Top of RECORDS

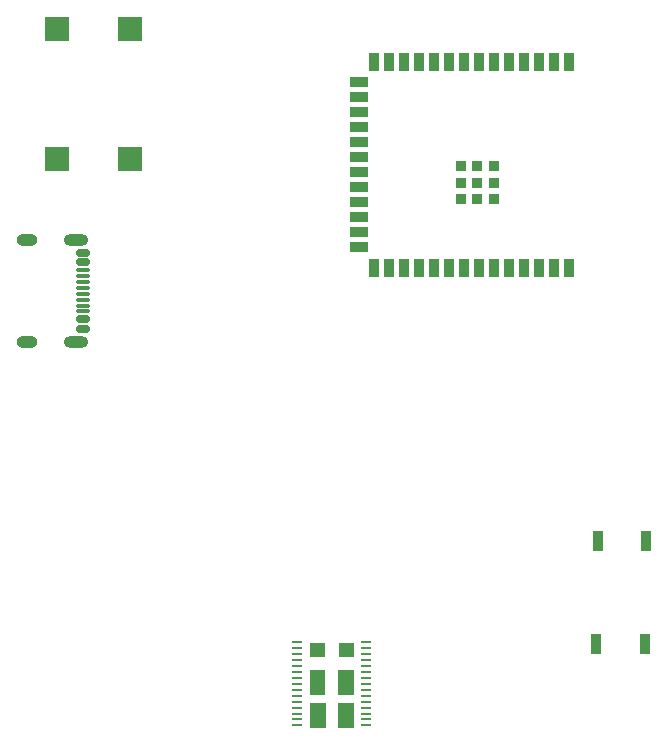
<source format=gbr>
%TF.GenerationSoftware,KiCad,Pcbnew,8.0.2*%
%TF.CreationDate,2024-06-10T16:23:20-04:00*%
%TF.ProjectId,bitaxeSupra,62697461-7865-4537-9570-72612e6b6963,rev?*%
%TF.SameCoordinates,Original*%
%TF.FileFunction,Paste,Bot*%
%TF.FilePolarity,Positive*%
%FSLAX46Y46*%
G04 Gerber Fmt 4.6, Leading zero omitted, Abs format (unit mm)*
G04 Created by KiCad (PCBNEW 8.0.2) date 2024-06-10 16:23:20*
%MOMM*%
%LPD*%
G01*
G04 APERTURE LIST*
G04 Aperture macros list*
%AMRoundRect*
0 Rectangle with rounded corners*
0 $1 Rounding radius*
0 $2 $3 $4 $5 $6 $7 $8 $9 X,Y pos of 4 corners*
0 Add a 4 corners polygon primitive as box body*
4,1,4,$2,$3,$4,$5,$6,$7,$8,$9,$2,$3,0*
0 Add four circle primitives for the rounded corners*
1,1,$1+$1,$2,$3*
1,1,$1+$1,$4,$5*
1,1,$1+$1,$6,$7*
1,1,$1+$1,$8,$9*
0 Add four rect primitives between the rounded corners*
20,1,$1+$1,$2,$3,$4,$5,0*
20,1,$1+$1,$4,$5,$6,$7,0*
20,1,$1+$1,$6,$7,$8,$9,0*
20,1,$1+$1,$8,$9,$2,$3,0*%
G04 Aperture macros list end*
%ADD10C,0.001000*%
%ADD11RoundRect,0.150000X0.425000X-0.150000X0.425000X0.150000X-0.425000X0.150000X-0.425000X-0.150000X0*%
%ADD12RoundRect,0.075000X0.500000X-0.075000X0.500000X0.075000X-0.500000X0.075000X-0.500000X-0.075000X0*%
%ADD13O,1.800000X1.000000*%
%ADD14O,2.100000X1.000000*%
%ADD15R,0.900000X1.500000*%
%ADD16R,1.500000X0.900000*%
%ADD17R,0.900000X0.900000*%
%ADD18RoundRect,0.055250X0.340750X0.055250X-0.340750X0.055250X-0.340750X-0.055250X0.340750X-0.055250X0*%
%ADD19R,2.000000X2.000000*%
%ADD20R,0.900000X1.800000*%
G04 APERTURE END LIST*
%TO.C,U8*%
D10*
X105000562Y-113096000D02*
X103800562Y-113096000D01*
X103800562Y-114206000D01*
X105000562Y-114206000D01*
X105000562Y-113096000D01*
G36*
X105000562Y-113096000D02*
G01*
X103800562Y-113096000D01*
X103800562Y-114206000D01*
X105000562Y-114206000D01*
X105000562Y-113096000D01*
G37*
X105010562Y-115341000D02*
X103810562Y-115341000D01*
X103810562Y-117371000D01*
X105010562Y-117371000D01*
X105010562Y-115341000D01*
G36*
X105010562Y-115341000D02*
G01*
X103810562Y-115341000D01*
X103810562Y-117371000D01*
X105010562Y-117371000D01*
X105010562Y-115341000D01*
G37*
X105030562Y-118196000D02*
X103830562Y-118196000D01*
X103830562Y-120216000D01*
X105030562Y-120216000D01*
X105030562Y-118196000D01*
G36*
X105030562Y-118196000D02*
G01*
X103830562Y-118196000D01*
X103830562Y-120216000D01*
X105030562Y-120216000D01*
X105030562Y-118196000D01*
G37*
X107400562Y-115336000D02*
X106200562Y-115336000D01*
X106200562Y-117366000D01*
X107400562Y-117366000D01*
X107400562Y-115336000D01*
G36*
X107400562Y-115336000D02*
G01*
X106200562Y-115336000D01*
X106200562Y-117366000D01*
X107400562Y-117366000D01*
X107400562Y-115336000D01*
G37*
X107400562Y-118196000D02*
X106200562Y-118196000D01*
X106200562Y-120216000D01*
X107400562Y-120216000D01*
X107400562Y-118196000D01*
G36*
X107400562Y-118196000D02*
G01*
X106200562Y-118196000D01*
X106200562Y-120216000D01*
X107400562Y-120216000D01*
X107400562Y-118196000D01*
G37*
X107410562Y-113096000D02*
X106210562Y-113096000D01*
X106210562Y-114216000D01*
X107410562Y-114216000D01*
X107410562Y-113096000D01*
G36*
X107410562Y-113096000D02*
G01*
X106210562Y-113096000D01*
X106210562Y-114216000D01*
X107410562Y-114216000D01*
X107410562Y-113096000D01*
G37*
%TD*%
D11*
%TO.C,J5*%
X84545000Y-86460000D03*
X84545000Y-85660000D03*
D12*
X84545000Y-84510000D03*
X84545000Y-83510000D03*
X84545000Y-83010000D03*
X84545000Y-82010000D03*
D11*
X84545000Y-80060000D03*
X84545000Y-80860000D03*
D12*
X84545000Y-81510000D03*
X84545000Y-82510000D03*
X84545000Y-84010000D03*
X84545000Y-85010000D03*
D13*
X79790000Y-87580000D03*
D14*
X83970000Y-87580000D03*
D13*
X79790000Y-78940000D03*
D14*
X83970000Y-78940000D03*
%TD*%
D15*
%TO.C,U4*%
X125690000Y-81360000D03*
X124420000Y-81360000D03*
X123150000Y-81360000D03*
X121880000Y-81360000D03*
X120610000Y-81360000D03*
X119340000Y-81360000D03*
X118070000Y-81360000D03*
X116800000Y-81360000D03*
X115530000Y-81360000D03*
X114260000Y-81360000D03*
X112990000Y-81360000D03*
X111720000Y-81360000D03*
X110450000Y-81360000D03*
X109180000Y-81360000D03*
D16*
X107930000Y-79595000D03*
X107930000Y-78325000D03*
X107930000Y-77055000D03*
X107930000Y-75785000D03*
X107930000Y-74515000D03*
X107930000Y-73245000D03*
X107930000Y-71975000D03*
X107930000Y-70705000D03*
X107930000Y-69435000D03*
X107930000Y-68165000D03*
X107930000Y-66895000D03*
X107930000Y-65625000D03*
D15*
X109180000Y-63860000D03*
X110450000Y-63860000D03*
X111720000Y-63860000D03*
X112990000Y-63860000D03*
X114260000Y-63860000D03*
X115530000Y-63860000D03*
X116800000Y-63860000D03*
X118070000Y-63860000D03*
X119340000Y-63860000D03*
X120610000Y-63860000D03*
X121880000Y-63860000D03*
X123150000Y-63860000D03*
X124420000Y-63860000D03*
X125690000Y-63860000D03*
D17*
X116570000Y-75510000D03*
X117970000Y-75510000D03*
X119370000Y-75510000D03*
X116570000Y-74110000D03*
X117970000Y-74110000D03*
X119370000Y-74110000D03*
X116570000Y-72710000D03*
X117970000Y-72710000D03*
X119370000Y-72710000D03*
%TD*%
D18*
%TO.C,U8*%
X108526562Y-113032000D03*
X108526562Y-113534000D03*
X108526562Y-114036000D03*
X108526562Y-114538000D03*
X108526562Y-115040000D03*
X108526562Y-115542000D03*
X108526562Y-116044000D03*
X108526562Y-116546000D03*
X108526562Y-117048000D03*
X108526562Y-117550000D03*
X108526562Y-118052000D03*
X108526562Y-118554000D03*
X108526562Y-119056000D03*
X108526562Y-119558000D03*
X108526562Y-120060000D03*
X102694562Y-120060000D03*
X102694562Y-119558000D03*
X102694562Y-119056000D03*
X102694562Y-118554000D03*
X102694562Y-118052000D03*
X102694562Y-117550000D03*
X102694562Y-117048000D03*
X102694562Y-116546000D03*
X102694562Y-116044000D03*
X102694562Y-115542000D03*
X102694562Y-115040000D03*
X102694562Y-114538000D03*
X102694562Y-114036000D03*
X102694562Y-113534000D03*
X102694562Y-113032000D03*
%TD*%
D19*
%TO.C,J1*%
X82330000Y-72120000D03*
X88530000Y-72120000D03*
X82330000Y-61120000D03*
X88530000Y-61120000D03*
%TD*%
D20*
%TO.C,SW1*%
X132246000Y-104448000D03*
X128136000Y-104448000D03*
%TD*%
%TO.C,SW2*%
X132142000Y-113155000D03*
X128032000Y-113155000D03*
%TD*%
M02*

</source>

Bottom of RECORDS

▶ **PROBLEM STATEMENT**
Of the entries above, transcribe exactly those lines that fall between the line containing "X84545000Y-82010000D03*" and the line containing "X107930000Y-66895000D03*", together with those two lines.

▶ **TASK RESULT**
X84545000Y-82010000D03*
D11*
X84545000Y-80060000D03*
X84545000Y-80860000D03*
D12*
X84545000Y-81510000D03*
X84545000Y-82510000D03*
X84545000Y-84010000D03*
X84545000Y-85010000D03*
D13*
X79790000Y-87580000D03*
D14*
X83970000Y-87580000D03*
D13*
X79790000Y-78940000D03*
D14*
X83970000Y-78940000D03*
%TD*%
D15*
%TO.C,U4*%
X125690000Y-81360000D03*
X124420000Y-81360000D03*
X123150000Y-81360000D03*
X121880000Y-81360000D03*
X120610000Y-81360000D03*
X119340000Y-81360000D03*
X118070000Y-81360000D03*
X116800000Y-81360000D03*
X115530000Y-81360000D03*
X114260000Y-81360000D03*
X112990000Y-81360000D03*
X111720000Y-81360000D03*
X110450000Y-81360000D03*
X109180000Y-81360000D03*
D16*
X107930000Y-79595000D03*
X107930000Y-78325000D03*
X107930000Y-77055000D03*
X107930000Y-75785000D03*
X107930000Y-74515000D03*
X107930000Y-73245000D03*
X107930000Y-71975000D03*
X107930000Y-70705000D03*
X107930000Y-69435000D03*
X107930000Y-68165000D03*
X107930000Y-66895000D03*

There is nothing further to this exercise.